Abstract-Low-power dissipation is an imperative requirement in the design of an efficient Digital Signal Processing system which is employed in many multimedia applications such as image and video processing. Finite Impulse Response (FIR) filter is indispensable in the design of several such Digital Signal Processing (DSP) applications. The output of these applications, either an image or a video can be nearly accurate for human perception. This toleration in the loss of quality of the output can be exploited to design an energy-efficient system by using approximate computation. Moreover, the efficacy of a system can be improved multi-fold by using reversible logic which benefits in the design of ultra-low-power systems. In this paper, we propose an approximate adder using a reversible Toffoli gate and employ it in designing NEON (Near-accurate and Efficient FIR filter for ultra low-power applicatiONs). Simulation results carried out using Cadence c design tools in 45nm technology node show that the FIR Filter designed using the proposed adder gives significantly better results compared to the designs using the adders in literature. Experiment results using ISCAS benchmarks and comparison with previous methods demonstrate the effectiveness of the proposed method. In addition to producing fewer garbage outputs, the FIR filter designed using the proposed adder yields power reduction of 74%, delay reduction of 64% and PowerDelay Product reduction of 90.1%.
I. INTRODUCTION
Typically used multimedia applications involving image or video processing have Digital Signal Processing blocks as the backbone. Finite Impulse Response (FIR) filters are widely used in these applications. The resultant output, usually an image or a video, can be nearly accurate for human perception. This relaxation on producing strictly accurate outputs facilitates in carrying out approximate computation. This flexibility can be utilized in designing low-power systems.
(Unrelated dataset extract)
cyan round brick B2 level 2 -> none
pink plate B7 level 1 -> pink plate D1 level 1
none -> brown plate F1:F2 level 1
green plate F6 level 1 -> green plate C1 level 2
Earlier works targeting design of low-power systems using proximate computations include Algorithmic Noise Tolerance (ANT) [1] [2] [3] [4] which focus on limiting the errors by using the concept of Voltage OverScaling. A low-power approximate adder is proposed in [5] , which functions by separating the inputs into accurate and approximate parts. Probabilistic Computing has been proposed as an alternative in [6] [7] [8] which produces inexact outputs in order to achieve less power consumption and hardware complexity. Various inaccurate adders have been proposed in [9] [10] which embrace error to achieve reduced power dissipation.
An imprecise specification has been proposed in [11] which focuses on improving RTL specification by adding new semantic elements. Woo [12] has proposed an analog adder using approximate computation.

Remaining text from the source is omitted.